Task details >>
Copy out the text of all the records below, line for line and unchanged. Leave the pictures out of your answer.

Data for review >>
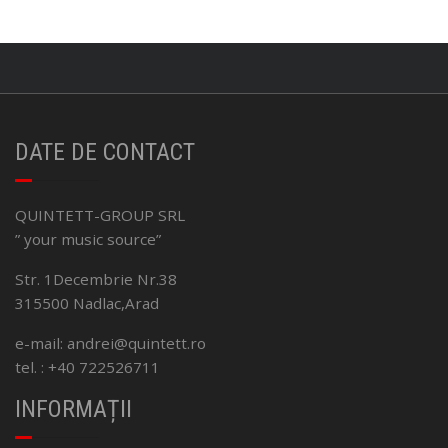
DATE DE CONTACT
QUINTETT-GROUP SRL
” your music source”
Str. 1Decembrie Nr.38
315500 Nadlac,Arad
e-mail: andrei@quintett.ro
tel. : +40 722526711
INFORMAȚII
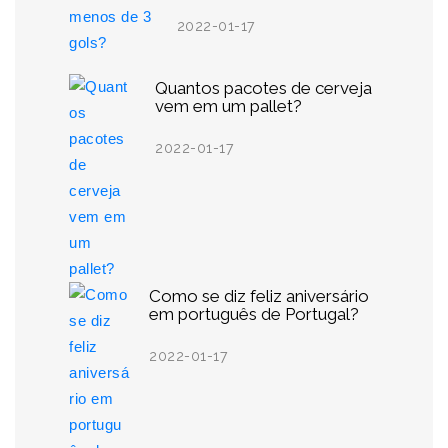
2022-01-17
Quantos pacotes de cerveja
vem em um pallet?
2022-01-17
Como se diz feliz aniversário
em português de Portugal?
2022-01-17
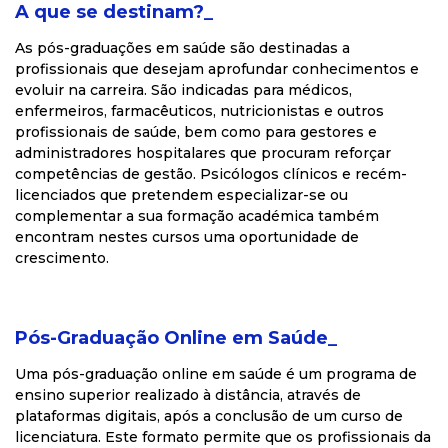
A que se destinam?_
As pós-graduações em saúde são destinadas a
profissionais que desejam aprofundar conhecimentos e
evoluir na carreira. São indicadas para médicos,
enfermeiros, farmacêuticos, nutricionistas e outros
profissionais de saúde, bem como para gestores e
administradores hospitalares que procuram reforçar
competências de gestão. Psicólogos clínicos e recém-
licenciados que pretendem especializar-se ou
complementar a sua formação académica também
encontram nestes cursos uma oportunidade de
crescimento.
Pós-Graduação Online em Saúde_
Uma pós-graduação online em saúde é um programa de
ensino superior realizado à distância, através de
plataformas digitais, após a conclusão de um curso de
licenciatura. Este formato permite que os profissionais da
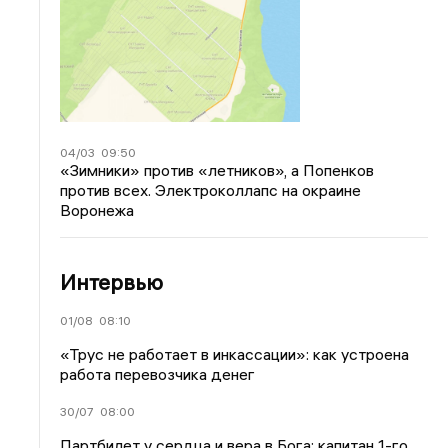
04/03
09:50
«Зимники» против «летников», а Попенков
против всех. Электроколлапс на окраине
Воронежа
Интервью
01/08
08:10
«Трус не работает в инкассации»: как устроена
работа перевозчика денег
30/07
08:00
Партбилет у сердца и вера в Бога: капитан 1-го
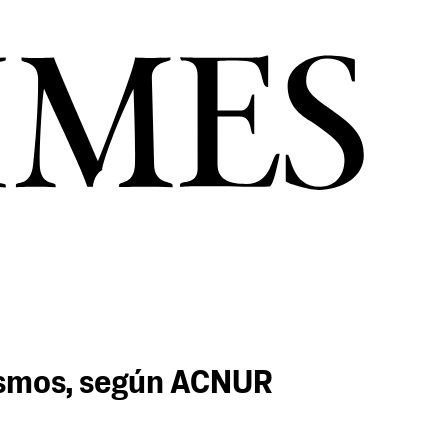
sismos, según ACNUR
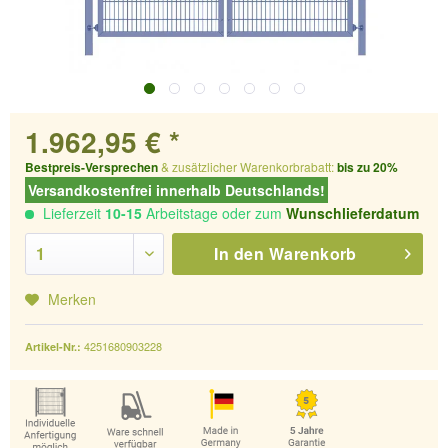
1.962,95 € *
Bestpreis-Versprechen
& zusätzlicher Warenkorbrabatt:
bis zu 20%
Versandkostenfrei innerhalb Deutschlands!
Lieferzeit
10-15
Arbeitstage oder zum
Wunschlieferdatum
In den
Warenkorb
Merken
4251680903228
Artikel-Nr.:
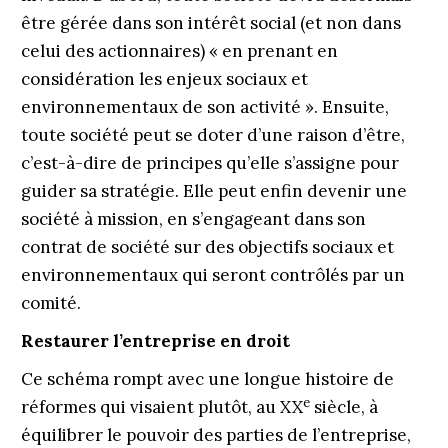
être gérée dans son intérêt social (et non dans
celui des actionnaires) « en prenant en
considération les enjeux sociaux et
environnementaux de son activité ». Ensuite,
toute société peut se doter d’une raison d’être,
c’est-à-dire de principes qu’elle s’assigne pour
guider sa stratégie. Elle peut enfin devenir une
société à mission, en s’engageant dans son
contrat de société sur des objectifs sociaux et
environnementaux qui seront contrôlés par un
comité.
Restaurer l’entreprise en droit
Ce schéma rompt avec une longue histoire de
e
réformes qui visaient plutôt, au XX
siècle, à
équilibrer le pouvoir des parties de l’entreprise,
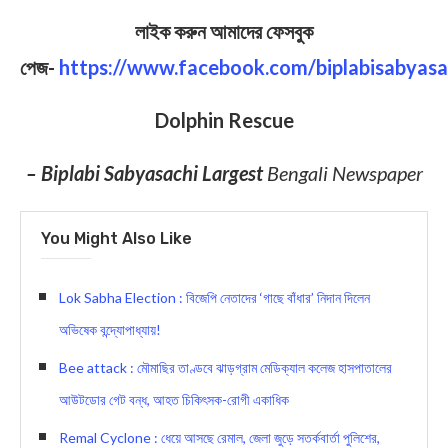
লাইক করুন আমাদের ফেসবুক
পেজ-
https://www.facebook.com/biplabisabyasa
Dolphin Rescue
– Biplabi Sabyasachi Largest
Bengali Newspaper
You Might Also Like
Lok Sabha Election : বিজেপি নেতাদের ‘গাছে বাঁধার’ নিদান দিলেন
অভিষেক বন্দ্যোপাধ্যায়!
Bee attack : মৌমাছির তাণ্ডবে ঝাড়গ্রাম মেডিক্যাল কলেজ হাসপাতালের
আউটডোর গেট বন্ধ, আহত চিকিৎসক-রোগী একাধিক
Remal Cyclone : ধেয়ে আসছে রেমাল, জেলা জুড়ে সতর্কবার্তা পুলিশের,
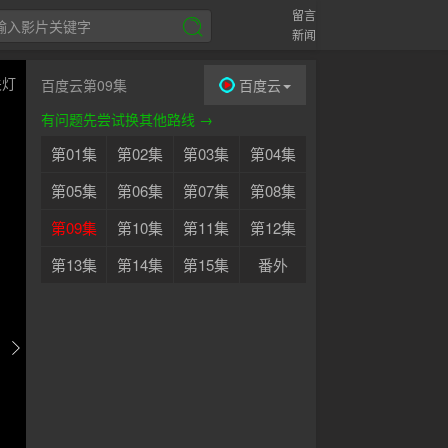
留言
新闻
关灯
百度云第09集
百度云
有问题先尝试换其他路线 →
第01集
第02集
第03集
第04集
第05集
第06集
第07集
第08集
第09集
第10集
第11集
第12集
第13集
第14集
第15集
番外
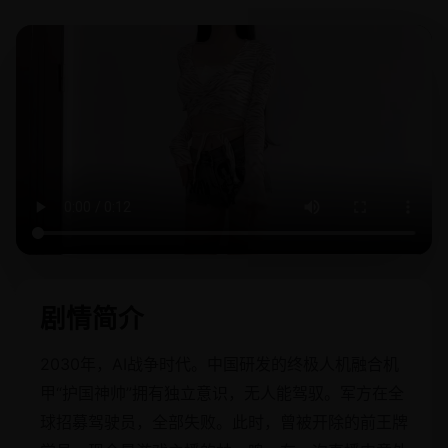
剧情简介
2030年，AI战争时代。中国研发的终极人机融合机
甲“护国神帅”拥有独立意识，无人能驾驭。军方在全
球招募驾驶员，全部失败。此时，曾被开除的前王牌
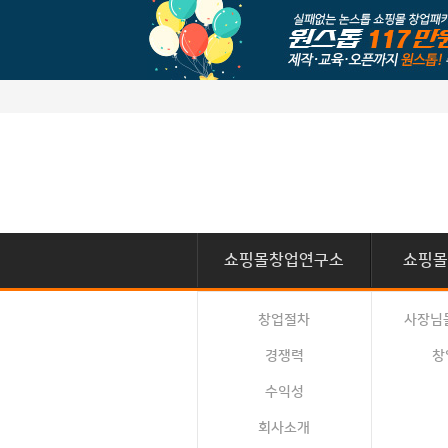
쇼핑몰창업연구소
쇼핑몰
창업절차
사장님
경쟁력
창
수익성
회사소개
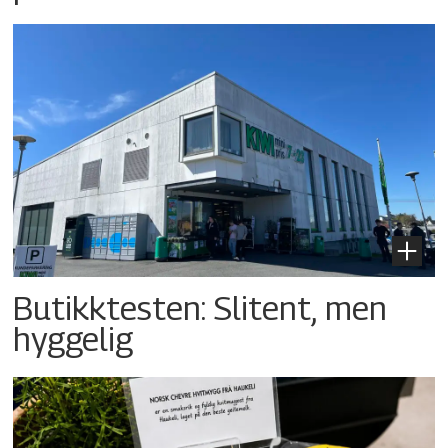
Butikktesten: Slitent, men
hyggelig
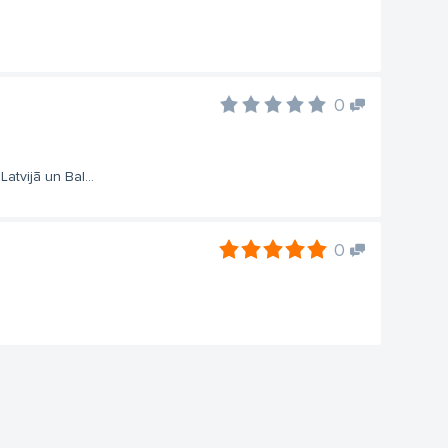
0
atvijā un Bal...
0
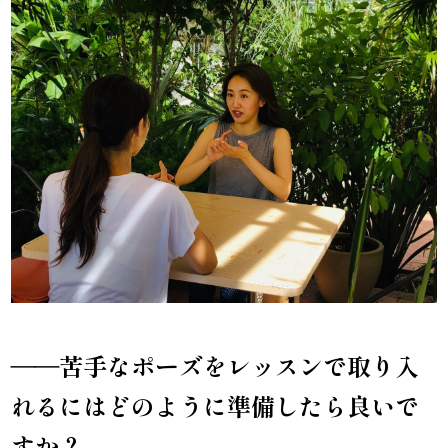
――苦手なポーズをレッスンで取り入
れるにはどのように準備したら良いで
すか？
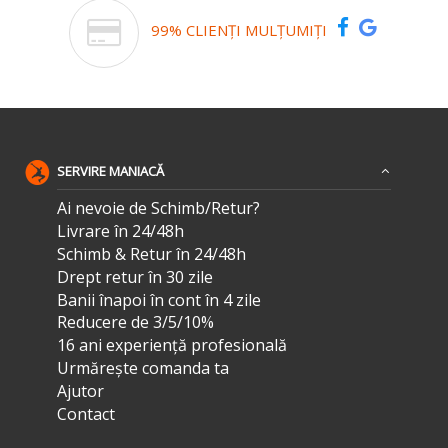
99% CLIENȚI MULȚUMIȚI
SERVIRE MANIACĂ
Ai nevoie de Schimb/Retur?
Livrare în 24/48h
Schimb & Retur în 24/48h
Drept retur în 30 zile
Banii înapoi în cont în 4 zile
Reducere de 3/5/10%
16 ani experiență profesională
Urmărește comanda ta
Ajutor
Contact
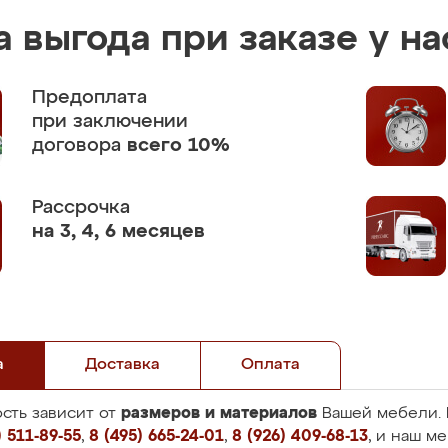
 выгода при заказе у на
Предоплата
при заключении
договора
всего 10%
Рассрочка
на 3, 4, 6 месяцев
а
Доставка
Оплата
размеров и материалов
сть зависит от
Вашей мебели. 
 511-89-55
,
8 (495) 665-24-01
,
8 (926) 409-68-13
, и наш м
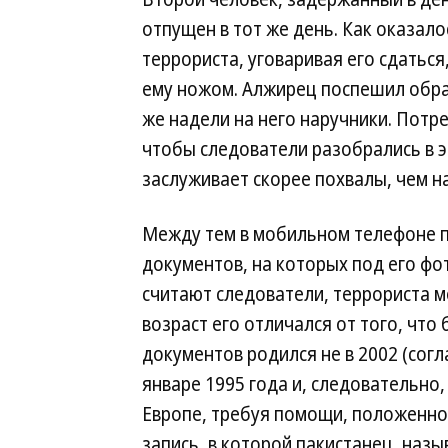
отпущен в тот же день. Как оказал
террориста, уговаривая его сдаться
ему ножом. Алжирец поспешил обрат
же надели на него наручники. Потр
чтобы следователи разобрались в э
заслуживает скорее похвалы, чем н
Между тем в мобильном телефоне 
документов, на которых под его фо
считают следователи, террориста 
возраст его отличался от того, что
документов родился не в 2002 (согл
январе 1995 года и, следовательно
Европе, требуя помощи, положенной
запись, в которой пакистанец, назы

Exercise response >>
DATE DE CONTACT
QUINTETT-GROUP SRL
” your music source”
Str. 1Decembrie Nr.38
315500 Nadlac,Arad
e-mail: andrei@quintett.ro
tel. : +40 722526711
INFORMAȚII
2022-01-17
Quantos pacotes de cerveja
vem em um pallet?
2022-01-17
Como se diz feliz aniversário
em português de Portugal?
2022-01-17
A que se destinam?_
As pós-graduações em saúde são destinadas a
profissionais que desejam aprofundar conhecimentos e
evoluir na carreira. São indicadas para médicos,
enfermeiros, farmacêuticos, nutricionistas e outros
profissionais de saúde, bem como para gestores e
administradores hospitalares que procuram reforçar
competências de gestão. Psicólogos clínicos e recém-
licenciados que pretendem especializar-se ou
complementar a sua formação académica também
encontram nestes cursos uma oportunidade de
crescimento.
Pós-Graduação Online em Saúde_
Uma pós-graduação online em saúde é um programa de
ensino superior realizado à distância, através de
plataformas digitais, após a conclusão de um curso de
licenciatura. Este formato permite que os profissionais da
04/03
09:50
«Зимники» против «летников», а Попенков
против всех. Электроколлапс на окраине
Воронежа
Интервью
01/08
08:10
«Трус не работает в инкассации»: как устроена
работа перевозчика денег
30/07
08:00
Партбилет у сердца и вера в Бога: капитан 1-го
sismos, según ACNUR
1.962,95 € *
Bestpreis-Versprechen
& zusätzlicher Warenkorbrabatt:
bis zu 20%
Versandkostenfrei innerhalb Deutschlands!
Lieferzeit
10-15
Arbeitstage oder zum
Wunschlieferdatum
In den
Warenkorb
Merken
4251680903228
Artikel-Nr.:
être gérée dans son intérêt social (et non dans
celui des actionnaires) « en prenant en
considération les enjeux sociaux et
environnementaux de son activité ». Ensuite,
toute société peut se doter d’une raison d’être,
c’est-à-dire de principes qu’elle s’assigne pour
guider sa stratégie. Elle peut enfin devenir une
société à mission, en s’engageant dans son
contrat de société sur des objectifs sociaux et
environnementaux qui seront contrôlés par un
comité.
Restaurer l’entreprise en droit
Ce schéma rompt avec une longue histoire de
e
réformes qui visaient plutôt, au XX
siècle, à
équilibrer le pouvoir des parties de l’entreprise,
লাইক করুন আমাদের ফেসবুক
পেজ-
https://www.facebook.com/biplabisabyasa
Dolphin Rescue
– Biplabi Sabyasachi Largest
Bengali Newspaper
You Might Also Like
Lok Sabha Election : বিজেপি নেতাদের ‘গাছে বাঁধার’ নিদান দিলেন
অভিষেক বন্দ্যোপাধ্যায়!
Bee attack : মৌমাছির তাণ্ডবে ঝাড়গ্রাম মেডিক্যাল কলেজ হাসপাতালের
আউটডোর গেট বন্ধ, আহত চিকিৎসক-রোগী একাধিক
Remal Cyclone : ধেয়ে আসছে রেমাল, জেলা জুড়ে সতর্কবার্তা পুলিশের,
留言
新闻
关灯
百度云第09集
百度云
有问题先尝试换其他路线 →
第01集
第02集
第03集
第04集
第05集
第06集
第07集
第08集
第09集
第10集
第11集
第12集
第13集
第14集
第15集
番外
剧情简介
2030年，AI战争时代。中国研发的终极人机融合机
甲“护国神帅”拥有独立意识，无人能驾驭。军方在全
球招募驾驶员，全部失败。此时，曾被开除的前王牌
쇼핑몰창업연구소
쇼핑몰
창업절차
사장님
경쟁력
창
수익성
회사소개
Butikktesten: Slitent, men
hyggelig
0
atvijā un Bal...
0
――苦手なポーズをレッスンで取り入
れるにはどのように準備したら良いで
すか？
99% CLIENȚI MULȚUMIȚI
SERVIRE MANIACĂ
Ai nevoie de Schimb/Retur?
Livrare în 24/48h
Schimb & Retur în 24/48h
Drept retur în 30 zile
Banii înapoi în cont în 4 zile
Reducere de 3/5/10%
16 ani experiență profesională
Urmărește comanda ta
Ajutor
Contact
 выгода при заказе у на
Предоплата
при заключении
договора
всего 10%
Рассрочка
на 3, 4, 6 месяцев
а
Доставка
Оплата
размеров и материалов
сть зависит от
Вашей мебели. 
 511-89-55
,
8 (495) 665-24-01
,
8 (926) 409-68-13
, и наш м
отпущен в тот же день. Как оказал
террориста, уговаривая его сдаться
ему ножом. Алжирец поспешил обрат
же надели на него наручники. Потр
чтобы следователи разобрались в э
заслуживает скорее похвалы, чем н
Между тем в мобильном телефоне 
документов, на которых под его фо
считают следователи, террориста 
возраст его отличался от того, что
документов родился не в 2002 (согл
январе 1995 года и, следовательно
Европе, требуя помощи, положенной
запись, в которой пакистанец, назы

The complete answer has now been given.